– TBI (Traumatic Brain Injury) –

Traumatic Brain Injury (TBI) is an acquired brain injury due to a sudden trauma that causes damage to the brain. A Traumatic Brain Injury results from the head suddenly and violently striking an object (closed-head injury), the brain being shaken or by an object piercing the skull and entering the brain (penetrating).


About TBI

Common causes of TBI can include:

  • Explosive blasts/Combat injuries
  • Falls
  • Sports-related injuries
  • Vehicle-related collisions
  • Violence/Assault
  • Domestic Assault
    Garry Waterman is a licensed social worker who can help with coping, teaching skills, relearning social behaviors that help with rehabilitation from TBI events.

    Signs and Symptoms

    Each TBI is different, as are the associated symptoms. Depending on the extent of the damage to the brain, TBI can be mild, moderate or severe.
    Those who experience mild TBI may have ongoing symptoms that can include:
    • Bad taste in the mouth
    • Behavioral or mood changes
    • Blurred vision
    • Change in sleep patterns
    • Confusion or trouble concentrating
    • Dizziness
    • Fatigue or lethargy
    • Headache
    • Lightheadedness
    • Memory lapses
    • Ringing in the ears
    • Irritability
    • Those who experience moderate or severe TBI may exhibit similar symptoms, but may also have worsening symptoms such as:

      • Chronic/worsening headache 
      • Convulsions or seizures 
      • Dilation of one or both pupils
      • Extreme restlessness or agitation
      • Heightened state of confusion 
      • Inability to awaken from sleep 
      • Lack or loss of coordination
      • Repeated vomiting or nausea
      • Slurred speech

    If you have had a recent head injury and are experiencing any of these symptoms, you should seek immediate medical attention to help prevent long-term physical and psychological consequences.


    Little can be done to reverse the initial brain damage caused by a head trauma. The focus by medical professionals typically involves the prevention of further injury.

    Primary concerns and treatments may include:
    • Ensuring the brain has adequate oxygen supply
    • Maintaining proper blood flow to the brain and body 
    • Managing blood pressure
    • Conducting imaging testing to determine diagnosis and prognosis 

    Many people with moderate to severe TBI benefit from rehabilitation that involves individually-tailored treatment programs in the areas of:

    • Occupational therapy
    • Physical therapy 
    • Physiatry (physical medicine)
    • Psychotherapy
    • Psychiatry 
    • Speech/Language therapy
    • Social support

      Disabilities resulting from TBI can vary depending upon factors including:

      • Age 
      • General health 
      • Location of injury
      • Severity of injury

        Some common disabilities resulting from TBI may include:

        • Behavior or mental health issues (depression, anxiety, aggression, etc.)
        • Communication issues (difficulty with expression and understanding)
        • Difficulties with cognition (thinking, memory, and reasoning)
        • Problems with sensory processing (sight, hearing, touch, taste and smell)
        • Emotional Affect Issues

          Coping with TBI

          TBI can be a life-altering event; however, all TBIs are treatable with the right help from qualified professionals.
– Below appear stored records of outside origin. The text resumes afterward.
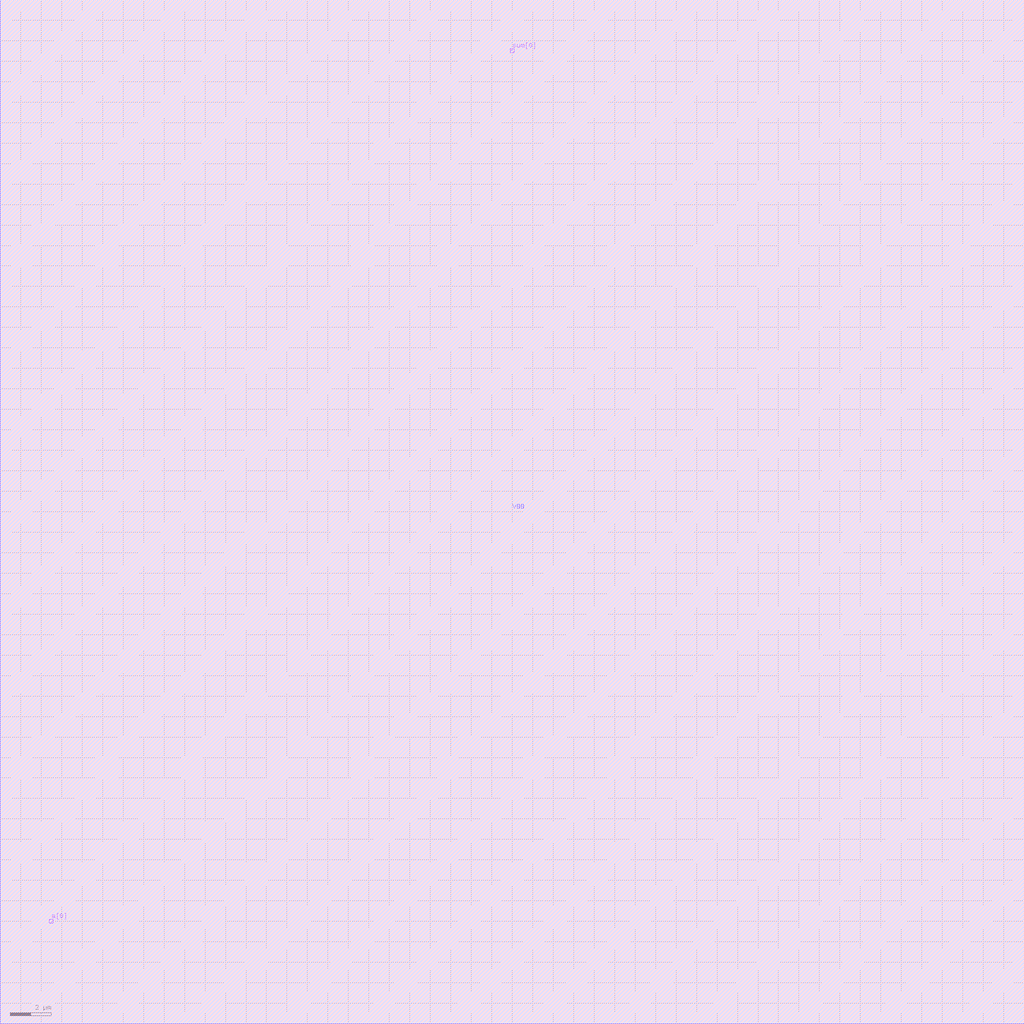
<source format=lef>
VERSION 5.8 ;
BUSBITCHARS "[]" ;
DIVIDERCHAR "/" ;

MACRO adder32
  CLASS BLOCK ;
  FOREIGN adder32 0.0 0.0 ;
  ORIGIN 0.0 0.0 ;
  SIZE 50.0 BY 50.0 ;
  
  PIN a[0]
    DIRECTION INPUT ;
    USE SIGNAL ;
    PORT
      LAYER M3 ;
        RECT 2.4 4.9 2.6 5.1 ;
    END
  END a[0]
  
  # ... (pins for all 68 I/O)
  
  PIN sum[0]
    DIRECTION OUTPUT ;
    USE SIGNAL ;
    PORT
      LAYER M3 ;
        RECT 24.9 47.4 25.1 47.6 ;
    END
  END sum[0]
  
  PIN VDD
    DIRECTION INOUT ;
    USE POWER ;
    PORT
      LAYER M5 ;
        RECT 0.0 0.0 50.0 50.0 ;
    END
  END VDD
  
  PIN VSS
    DIRECTION INOUT ;
    USE GROUND ;
    PORT
      LAYER M5 ;
        RECT 0.0 0.0 50.0 50.0 ;
    END
  END VSS
  
  OBS
    # Obstruction layer (placement blockages)
  END
  
END adder32

END LIBRARY


</source>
Through treatment and rehabilitation, people with TBI can improve brain function and potentially reclaim the life they knew before the injury.

          Each brain injury is different and presents tremendous challenges to people in terms of full recovery and returning to normal daily activities. Results from treatment and rehabilitation vary from person to person.


          The best treatment for TBI is prevention. Accidents happen, but to help prevent a TBI occurring from an accident you should always wear a seatbelt when in a motor vehicle and wear a properly fitted helmet when riding a motorcycle or bicycle. Proper head gear should also be worn when participating in contact sports such as football or hockey.